Magazine Article | November 28, 2012

Cloud Solutions Bring New Functionality To Field Service

Source: Field Technologies Magazine

By Brian Albright, Field Technologies magazine

Field service marks the intersection of cloud, mobility, and social technologies.

The continued adoption of mobile devices in the enterprise and an increasing reliance on always-connected personnel to drive improvements in field service operations have made cloud-based software solutions more appealing to enterprise users of all sizes. The proliferation of mobile applications for personal use has helped drive demand for similar functionality in line-of-business applications, while the lower start-up and support costs appeal to resource-strapped IT departments.

“With technology moving literally at the speed of light and new innovations hitting the market every hour of every day, the only way not to be left behind in the realm of software is to jump into the cloud,” says Yuval Brisker, cofounder and CEO of TOA Technologies. “This is especially true of field service solutions because they represent the juncture of mobile, social, and cloud technologies. Field workforces represent the perfect user group for adopting the cloud that is driving much of this innovation.”

Based on their experience with personal mobile devices, managers and field personnel are more likely to trust cloud-based or SaaS solutions than they were a few years ago, and companies are more familiar with the benefits and risks inherent in cloud solutions. Other developments have also encouraged adoption.

"Two primary points of evolution have been the movement to true native apps for mobile users and a full SaaS billing model for all users," says Karl Schneider, VP of marketing at FieldAware. "Many offerings still include browser-based apps for mobile users, but native apps are quickly gaining ground. Similarly, many vendors still require substantial up-front investment for their solutions — potentially with monthly fees for mobile access — but there is a migration to bundle complete solutions in a recurring monthly sum."

Cloud-based solutions aren't just saving costs and making deployment easier. Using cloud resources can help make these field service solutions perform better. Consider the processing power needed for routing and dispatching algorithms that are used to schedule service technicians. These can require massive processing horsepower that is only required for a short period of time.

"For such a scenario, cloud lends itself perfectly since the vendor can have access to massive resources spread amongst many users," says Jim Hare, senior VP at FieldOne Systems. "These new routing algorithms enable cloud-based field service solutions to consider tens of thousands of potential combinations and identify the optimum solution — and then do it all over again a moment later as circumstances change."

What's Driving Cloud Adoption?
More companies are open to cloud solutions because the technology is familiar. "Users are ready to trust what happens in the cloud more than ever before," says Stephen Chambers, president of Service Skeds. "There were a large number of misconceptions about the cloud when it was first revealed, but now more people are beginning to accept the software."
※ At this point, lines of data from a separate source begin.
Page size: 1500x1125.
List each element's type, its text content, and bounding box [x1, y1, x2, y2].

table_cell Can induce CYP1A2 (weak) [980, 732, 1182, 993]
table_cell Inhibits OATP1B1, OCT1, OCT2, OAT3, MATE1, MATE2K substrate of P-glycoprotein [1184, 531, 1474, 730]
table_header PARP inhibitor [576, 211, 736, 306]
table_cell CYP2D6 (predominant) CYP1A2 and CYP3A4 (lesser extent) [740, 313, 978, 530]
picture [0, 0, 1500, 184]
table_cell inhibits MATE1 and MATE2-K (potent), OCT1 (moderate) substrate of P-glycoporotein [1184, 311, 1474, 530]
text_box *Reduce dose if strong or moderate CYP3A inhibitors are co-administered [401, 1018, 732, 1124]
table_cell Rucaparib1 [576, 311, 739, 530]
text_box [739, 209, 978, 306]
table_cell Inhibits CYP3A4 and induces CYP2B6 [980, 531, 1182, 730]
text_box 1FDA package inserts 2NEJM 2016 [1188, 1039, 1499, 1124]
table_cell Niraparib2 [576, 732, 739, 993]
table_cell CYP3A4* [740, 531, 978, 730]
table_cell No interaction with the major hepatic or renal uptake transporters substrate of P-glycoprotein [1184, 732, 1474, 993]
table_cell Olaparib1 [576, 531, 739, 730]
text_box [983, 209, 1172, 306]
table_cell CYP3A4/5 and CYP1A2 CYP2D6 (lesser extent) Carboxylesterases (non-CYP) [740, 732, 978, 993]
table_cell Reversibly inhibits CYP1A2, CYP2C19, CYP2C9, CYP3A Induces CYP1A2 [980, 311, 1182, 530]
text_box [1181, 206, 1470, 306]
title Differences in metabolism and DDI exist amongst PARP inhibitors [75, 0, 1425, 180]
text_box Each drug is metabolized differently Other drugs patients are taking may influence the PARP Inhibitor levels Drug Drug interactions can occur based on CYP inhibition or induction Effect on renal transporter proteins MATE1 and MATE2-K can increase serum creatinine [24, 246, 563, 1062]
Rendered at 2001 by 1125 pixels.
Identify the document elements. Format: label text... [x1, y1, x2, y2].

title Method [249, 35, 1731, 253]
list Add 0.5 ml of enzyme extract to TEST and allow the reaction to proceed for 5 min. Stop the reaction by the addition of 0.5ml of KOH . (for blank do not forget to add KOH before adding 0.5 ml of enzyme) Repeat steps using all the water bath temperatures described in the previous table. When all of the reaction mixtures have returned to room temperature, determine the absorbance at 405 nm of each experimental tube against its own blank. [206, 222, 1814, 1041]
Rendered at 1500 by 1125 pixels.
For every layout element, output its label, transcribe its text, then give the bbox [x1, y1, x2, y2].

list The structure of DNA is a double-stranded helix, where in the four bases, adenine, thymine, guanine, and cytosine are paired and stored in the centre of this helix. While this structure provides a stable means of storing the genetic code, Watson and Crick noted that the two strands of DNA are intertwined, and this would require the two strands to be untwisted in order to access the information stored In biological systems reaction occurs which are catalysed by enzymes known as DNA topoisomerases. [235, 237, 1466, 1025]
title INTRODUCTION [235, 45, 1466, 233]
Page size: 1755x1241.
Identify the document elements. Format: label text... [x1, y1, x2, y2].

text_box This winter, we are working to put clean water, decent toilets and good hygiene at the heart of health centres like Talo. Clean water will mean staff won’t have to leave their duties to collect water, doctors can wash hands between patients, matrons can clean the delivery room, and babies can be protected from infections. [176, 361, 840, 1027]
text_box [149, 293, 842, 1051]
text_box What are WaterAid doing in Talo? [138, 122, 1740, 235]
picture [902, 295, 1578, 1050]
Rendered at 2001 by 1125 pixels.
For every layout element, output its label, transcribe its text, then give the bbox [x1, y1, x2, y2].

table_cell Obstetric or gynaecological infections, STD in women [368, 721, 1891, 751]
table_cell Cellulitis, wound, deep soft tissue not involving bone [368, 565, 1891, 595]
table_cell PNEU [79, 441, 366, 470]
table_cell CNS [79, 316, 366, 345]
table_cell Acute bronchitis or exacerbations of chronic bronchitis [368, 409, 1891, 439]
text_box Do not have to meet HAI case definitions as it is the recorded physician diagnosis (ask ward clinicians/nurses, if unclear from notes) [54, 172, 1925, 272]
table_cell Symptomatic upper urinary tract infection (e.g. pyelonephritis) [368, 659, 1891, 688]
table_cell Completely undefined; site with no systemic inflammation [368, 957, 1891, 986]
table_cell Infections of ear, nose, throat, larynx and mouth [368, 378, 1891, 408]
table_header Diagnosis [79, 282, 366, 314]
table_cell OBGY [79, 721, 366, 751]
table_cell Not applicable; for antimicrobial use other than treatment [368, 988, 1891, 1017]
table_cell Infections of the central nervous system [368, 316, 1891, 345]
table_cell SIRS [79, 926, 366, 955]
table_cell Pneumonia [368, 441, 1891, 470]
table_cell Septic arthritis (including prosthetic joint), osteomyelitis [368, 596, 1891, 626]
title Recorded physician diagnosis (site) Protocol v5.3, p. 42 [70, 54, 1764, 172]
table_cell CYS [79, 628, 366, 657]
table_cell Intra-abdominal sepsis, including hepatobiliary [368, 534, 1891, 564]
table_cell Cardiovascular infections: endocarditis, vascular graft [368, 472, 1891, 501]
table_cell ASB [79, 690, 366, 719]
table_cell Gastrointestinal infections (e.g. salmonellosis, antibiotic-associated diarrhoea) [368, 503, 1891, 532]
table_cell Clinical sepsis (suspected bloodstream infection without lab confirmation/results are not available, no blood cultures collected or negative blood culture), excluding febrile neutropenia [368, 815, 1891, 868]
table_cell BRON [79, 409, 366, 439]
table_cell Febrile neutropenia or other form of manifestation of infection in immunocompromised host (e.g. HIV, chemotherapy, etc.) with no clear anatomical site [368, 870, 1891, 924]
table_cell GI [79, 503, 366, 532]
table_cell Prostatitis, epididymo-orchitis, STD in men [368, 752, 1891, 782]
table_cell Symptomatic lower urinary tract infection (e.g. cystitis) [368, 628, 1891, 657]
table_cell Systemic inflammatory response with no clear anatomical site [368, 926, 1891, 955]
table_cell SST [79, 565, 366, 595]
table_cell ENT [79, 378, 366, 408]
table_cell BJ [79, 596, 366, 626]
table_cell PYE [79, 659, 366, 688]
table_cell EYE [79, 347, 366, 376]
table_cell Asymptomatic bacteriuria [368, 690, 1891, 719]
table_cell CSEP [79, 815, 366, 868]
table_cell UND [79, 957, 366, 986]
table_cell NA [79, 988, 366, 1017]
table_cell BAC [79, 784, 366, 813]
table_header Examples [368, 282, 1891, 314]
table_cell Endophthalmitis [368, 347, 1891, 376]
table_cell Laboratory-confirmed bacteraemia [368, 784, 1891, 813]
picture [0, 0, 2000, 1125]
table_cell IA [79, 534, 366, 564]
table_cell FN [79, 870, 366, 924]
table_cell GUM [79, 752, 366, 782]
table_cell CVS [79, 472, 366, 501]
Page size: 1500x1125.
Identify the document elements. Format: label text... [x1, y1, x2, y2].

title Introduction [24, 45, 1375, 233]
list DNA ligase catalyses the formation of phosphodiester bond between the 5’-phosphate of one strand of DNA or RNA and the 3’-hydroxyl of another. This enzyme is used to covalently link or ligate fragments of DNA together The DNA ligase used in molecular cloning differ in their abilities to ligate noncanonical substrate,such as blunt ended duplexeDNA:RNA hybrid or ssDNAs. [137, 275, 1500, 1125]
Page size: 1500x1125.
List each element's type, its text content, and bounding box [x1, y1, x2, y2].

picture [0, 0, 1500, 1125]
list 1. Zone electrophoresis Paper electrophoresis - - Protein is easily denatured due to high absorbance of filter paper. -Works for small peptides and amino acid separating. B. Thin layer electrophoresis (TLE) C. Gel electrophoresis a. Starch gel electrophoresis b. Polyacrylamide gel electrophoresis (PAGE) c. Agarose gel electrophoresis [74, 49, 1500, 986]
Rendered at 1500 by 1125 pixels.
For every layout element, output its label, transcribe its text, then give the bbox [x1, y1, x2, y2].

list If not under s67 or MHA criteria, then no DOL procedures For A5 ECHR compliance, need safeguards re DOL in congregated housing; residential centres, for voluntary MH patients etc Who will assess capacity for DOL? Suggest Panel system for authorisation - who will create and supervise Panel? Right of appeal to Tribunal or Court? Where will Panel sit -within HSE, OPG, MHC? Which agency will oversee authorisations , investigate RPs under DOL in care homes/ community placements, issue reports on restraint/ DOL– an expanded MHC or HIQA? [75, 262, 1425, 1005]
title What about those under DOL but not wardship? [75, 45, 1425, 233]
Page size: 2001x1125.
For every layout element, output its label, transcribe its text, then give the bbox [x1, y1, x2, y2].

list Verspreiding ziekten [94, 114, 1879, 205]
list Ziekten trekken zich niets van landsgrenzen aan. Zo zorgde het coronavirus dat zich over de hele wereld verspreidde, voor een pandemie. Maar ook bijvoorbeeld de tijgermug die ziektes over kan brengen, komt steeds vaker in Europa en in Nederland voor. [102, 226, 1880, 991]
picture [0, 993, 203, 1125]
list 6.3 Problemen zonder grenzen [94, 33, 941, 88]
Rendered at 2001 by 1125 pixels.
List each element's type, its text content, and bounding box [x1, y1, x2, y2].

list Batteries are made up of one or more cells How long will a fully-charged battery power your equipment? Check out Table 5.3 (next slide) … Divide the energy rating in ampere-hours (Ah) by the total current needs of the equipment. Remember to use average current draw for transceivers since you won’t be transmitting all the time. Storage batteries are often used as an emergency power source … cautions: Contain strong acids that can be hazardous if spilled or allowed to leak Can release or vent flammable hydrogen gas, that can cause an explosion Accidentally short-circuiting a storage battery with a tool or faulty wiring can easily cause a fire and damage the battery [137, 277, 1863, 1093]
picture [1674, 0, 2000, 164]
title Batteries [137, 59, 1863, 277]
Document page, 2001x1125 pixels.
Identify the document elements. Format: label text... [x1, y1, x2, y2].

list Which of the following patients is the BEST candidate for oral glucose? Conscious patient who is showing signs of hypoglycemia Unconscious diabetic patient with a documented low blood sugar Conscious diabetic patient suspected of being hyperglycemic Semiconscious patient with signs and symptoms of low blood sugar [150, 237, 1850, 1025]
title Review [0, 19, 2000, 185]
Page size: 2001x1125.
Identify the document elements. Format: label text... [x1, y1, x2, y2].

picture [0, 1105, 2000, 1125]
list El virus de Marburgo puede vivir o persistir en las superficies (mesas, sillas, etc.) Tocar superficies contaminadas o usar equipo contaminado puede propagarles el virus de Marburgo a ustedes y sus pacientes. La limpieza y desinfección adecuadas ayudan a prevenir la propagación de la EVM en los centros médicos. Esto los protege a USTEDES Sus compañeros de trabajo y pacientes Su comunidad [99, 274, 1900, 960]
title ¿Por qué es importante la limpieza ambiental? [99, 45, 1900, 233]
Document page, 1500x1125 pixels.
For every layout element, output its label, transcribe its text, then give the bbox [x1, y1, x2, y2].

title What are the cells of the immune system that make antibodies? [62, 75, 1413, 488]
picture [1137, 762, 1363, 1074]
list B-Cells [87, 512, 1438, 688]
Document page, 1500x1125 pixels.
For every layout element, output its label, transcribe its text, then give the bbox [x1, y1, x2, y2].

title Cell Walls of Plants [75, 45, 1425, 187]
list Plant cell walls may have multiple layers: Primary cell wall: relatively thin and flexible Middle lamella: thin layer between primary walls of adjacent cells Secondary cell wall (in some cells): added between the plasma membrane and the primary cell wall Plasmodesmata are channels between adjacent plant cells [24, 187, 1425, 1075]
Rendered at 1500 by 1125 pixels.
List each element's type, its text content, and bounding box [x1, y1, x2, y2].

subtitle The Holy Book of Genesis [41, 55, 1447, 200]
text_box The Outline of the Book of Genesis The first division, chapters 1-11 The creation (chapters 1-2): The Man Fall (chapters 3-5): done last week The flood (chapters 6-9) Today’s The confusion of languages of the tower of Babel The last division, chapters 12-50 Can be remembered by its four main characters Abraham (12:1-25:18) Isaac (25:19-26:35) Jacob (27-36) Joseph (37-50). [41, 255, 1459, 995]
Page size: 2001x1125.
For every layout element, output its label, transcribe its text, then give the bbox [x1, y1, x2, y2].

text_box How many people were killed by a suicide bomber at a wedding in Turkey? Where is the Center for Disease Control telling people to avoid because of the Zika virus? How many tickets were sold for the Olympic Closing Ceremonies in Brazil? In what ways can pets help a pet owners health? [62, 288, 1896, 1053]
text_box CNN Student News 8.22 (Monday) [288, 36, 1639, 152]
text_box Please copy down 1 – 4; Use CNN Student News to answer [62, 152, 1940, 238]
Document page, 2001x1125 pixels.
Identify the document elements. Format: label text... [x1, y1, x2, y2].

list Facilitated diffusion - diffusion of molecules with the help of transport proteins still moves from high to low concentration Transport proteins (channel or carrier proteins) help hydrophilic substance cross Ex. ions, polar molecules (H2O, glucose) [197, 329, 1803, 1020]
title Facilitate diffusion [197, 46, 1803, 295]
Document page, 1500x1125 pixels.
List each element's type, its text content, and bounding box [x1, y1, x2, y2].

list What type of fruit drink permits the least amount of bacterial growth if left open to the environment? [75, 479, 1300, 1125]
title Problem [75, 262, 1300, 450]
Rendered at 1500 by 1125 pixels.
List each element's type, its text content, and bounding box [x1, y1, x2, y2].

Solutions can be deployed quickly and with minimal up-front spend. "With a cloud application, the company no longer needs to make a significant investment in hardware and further burden its IT resources," Hare says. "We have seen the business operations group ready to deploy a solution while its internal IT resources were unavailable for months, so the business and service problems could not be addressed in the time critical for it to meet its customer expectations."

A lower up-front investment is critical for small and midsize businesses. "The ease of implementation via Web browser access and native mobile apps helps to minimize the effort and expense of getting a company up and running," Schneider says.

Cloud solutions also provide flexibility for companies that see swings in the size of their workforce. "Many large enterprises outsource certain services, relying heavily on contractors to handle surges in workflow," Brisker says. "Cloud-based solutions adapt easily to such hybrid workforces and scale easily, expanding or contracting as the workforce expands or contracts."

Data Security Is A Top Concern
The biggest concern most end users still have centers around data security and control. "Some companies that currently have premise-based solutions for service automation, accounting, inventory, etc. tend to be concerned about data security in the cloud because they can't physically put their hands on the server where their data is stored," Schneider says. "Companies that have little or no existing automation often have the same concern because it is an extension of not being able to ‘hold' their business in the form of a paper work order."

Companies should ask providers questions about their cloud-based solutions. Does it run in a public or private cloud? Can the provider offer a service level agreement or guarantee uptime? Does the vendor have a proven track record in providing cloud services to businesses that are similar to yours? "With the proper hosting facilities and welldesigned IT architecture, cloud-based solutions are actually far more secure and far more reliable than on-premises software and servers," Brisker says.

Education is another stumbling block. Even though deploying cloud solutions can be easier and less costly, companies still need to do all of the data configuration and employee training that would be required for an on-premise solution. "Challenges that are likely to be encountered are lack of experience with these services by technicians and overall lack of knowledge about the cloud," Chambers says. "These can be overcome by giving technicians experience with this software and training from experts in cloud-based services."

Ultimately, Brisker adds, the best mobile and cloud technology does a good job connecting people. "When users realize and embrace this goal from the very beginning, rollout goes smoothly and successfully," he says. "The ability to deliver service everywhere depends on effectively linking cloud, mobile, and social technology. Service providers exploring a cloud-based solution should consider this and its implications for their choice of mobile device and the software that will run on it."